The second part looks into his life after paralysis, understanding the life of disability and giving back to society through advocacy.
The book opens with a young Hassan who is serving as a District Officer dreaming big. The Kenyatta University Bachelor of Arts in Environmental Studies graduate dreams of making forays into the murky but captivating waters of Kenyan politics as a Member of Parliament for Mandera West constituency after drawing inspiration from the swearing in of President Mwai Kibaki.
His political dreams are, however, cut short through a phenomenon currently known as negotiated democracy, a collective decree made by a council of elders that must be respected, when he fails to win the approval of his Darawa sub-clan at the clan primaries in a crowded field of eight aspirants.
But the loss would not deter a determined Hassan who wanted to represent his people of Mandera West. His thirst for greatness leads him to Takaba town where he also fails to get the nod from the Takaba clan to vie for the coveted seat.
He resigns himself to being a District Officer, and it is on his journey back to Nairobi from Mandera to be posted as a District Officer that the cruel work of fate changes his life after a car crash.

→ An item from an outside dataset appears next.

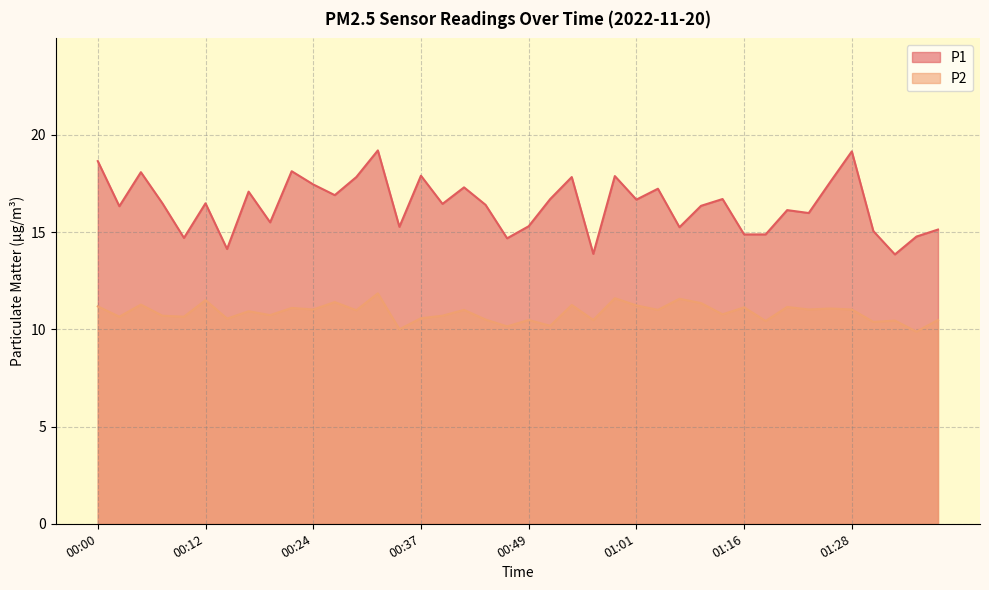

Rank the series at 00:29 from highest to lowest value.

P1, P2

The event at Chabi Baar rewrites the script of Hassan’s life. Hassan’s dream is shattered.
The reader gets introduced to the life of persons living with disability. The transition from his old way of life to the new one becomes conflicted, he is stuck in denial — a first phase that newly disabled individuals go through. He wishes to die so that he can save himself from the current misery he is going through but a strong family support lifts him from despair to the stage to partial acceptance.
Camel meat, traditional herbs and Quran recitations and prayers are prescribed with the belief that the paralysis would be reversed in due time. All these fail. Hassan finally embraces his state after a visit from his father. He starts taking initiatives like asking for food, taking a bath and he resolves to return to Nairobi to resume his work, abandoning his secret dying wish.

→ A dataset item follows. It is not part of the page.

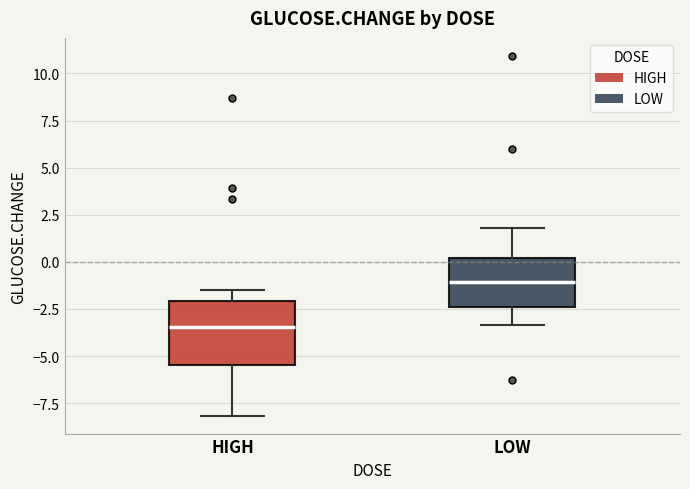

Which box is the tallest, from its lower edge to its upper edge?

HIGH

Hassan’s life takes a positive transformation and he starts to philosophise on issues of disability, like efforts to address disability, mainstreaming it into the social life and how society views persons with disability.
In part two of the book, the author focuses on advocacy work. With the political fire still propelling most of his actions, Hassan embarks on tackling disability as a philosophical and political ideology by forming an advocacy outfit, the Northern Nomadic Disabled Organization (NONDO) to advance his ideas.
“I want to change this narrative and make the public aware that behind the disability is a human being who is seeking to control his own life and story,” says Hassan.